I think one of the main things with indoor hydro is to bullet-proof it so that a leak doesn't cause water damage to the building.

Which can really mess up security. Once I had a leak into the apartment below me, from condensation. Almost got busted.
 

Playerwun

New member
I had good luck with 6 inch cubes.

I think one of the main things with indoor hydro is to bullet-proof it so that a leak doesn't cause water damage to the building.

Which can really mess up security. Once I had a leak into the apartment below me, from condensation. Almost got busted.
I agree. There was a time where I just used commercial grade pond liner up around the walls on vinyl flooring except for the swing of the door and glued those pool noodles to create a giant tray in case there was a flood, good thing it never happened but damn, good thing you caught it in time before it got worse!
 

St. Phatty

Active member
I agree.
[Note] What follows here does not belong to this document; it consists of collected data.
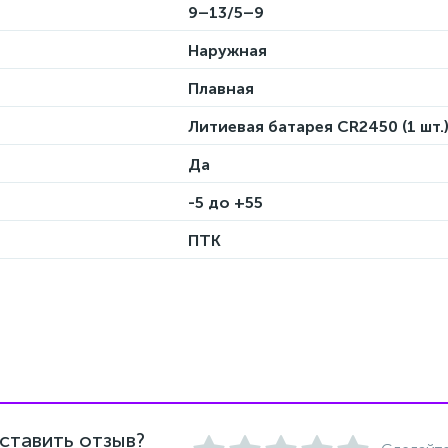
9–13/5–9
Наружная
Плавная
Литиевая батарея CR2450 (1 шт.
Да
-5 до +55
ПТК
ставить отзыв?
There was a time where I just used commercial grade pond liner up around the walls on vinyl flooring except for the swing of the door and glued those pool noodles to create a giant tray in case there was a flood, good thing it never happened but damn, good thing you caught it in time before it got worse!

I try to always double-container things.

Besides that condensation almost leading to a bust, a broken Rubbermaid 44 gallon container ended up costing me $15K in mold damage on a condo that I owned.